Please return every one of the items below word for word, leaving out the pictures.

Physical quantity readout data

━━━

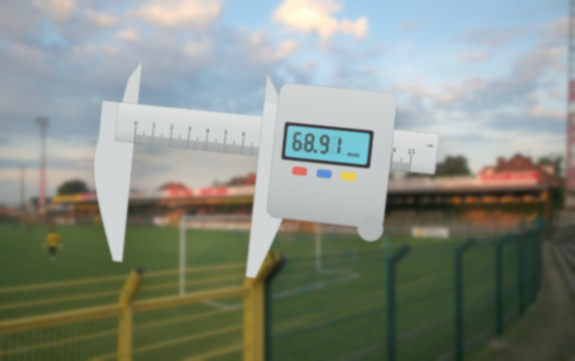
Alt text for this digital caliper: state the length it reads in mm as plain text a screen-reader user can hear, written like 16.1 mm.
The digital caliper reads 68.91 mm
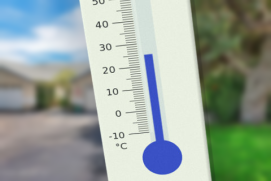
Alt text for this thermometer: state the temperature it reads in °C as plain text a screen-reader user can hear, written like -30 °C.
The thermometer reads 25 °C
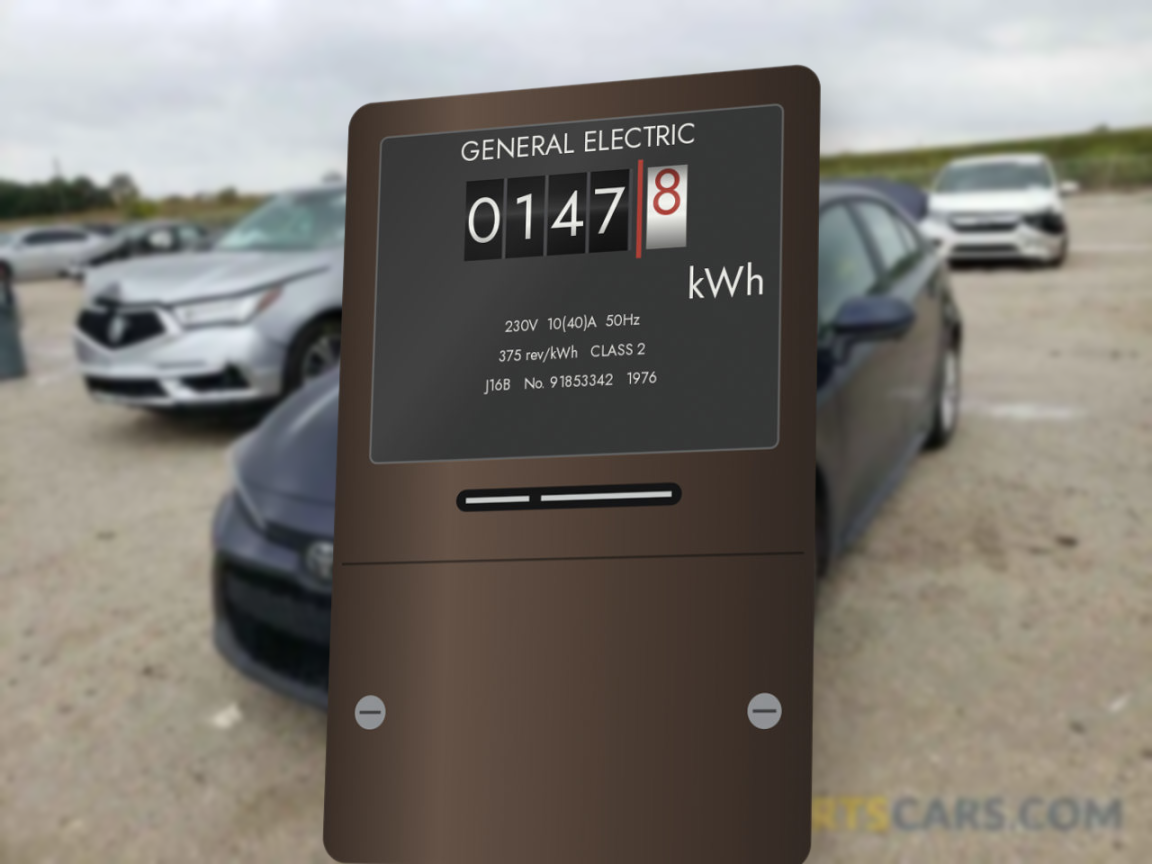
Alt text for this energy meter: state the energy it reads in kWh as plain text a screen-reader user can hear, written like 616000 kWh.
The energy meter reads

━━━

**Response to this exercise:**
Alt text for this digital caliper: state the length it reads in mm as plain text a screen-reader user can hear, written like 16.1 mm.
The digital caliper reads 68.91 mm
Alt text for this thermometer: state the temperature it reads in °C as plain text a screen-reader user can hear, written like -30 °C.
The thermometer reads 25 °C
Alt text for this energy meter: state the energy it reads in kWh as plain text a screen-reader user can hear, written like 616000 kWh.
The energy meter reads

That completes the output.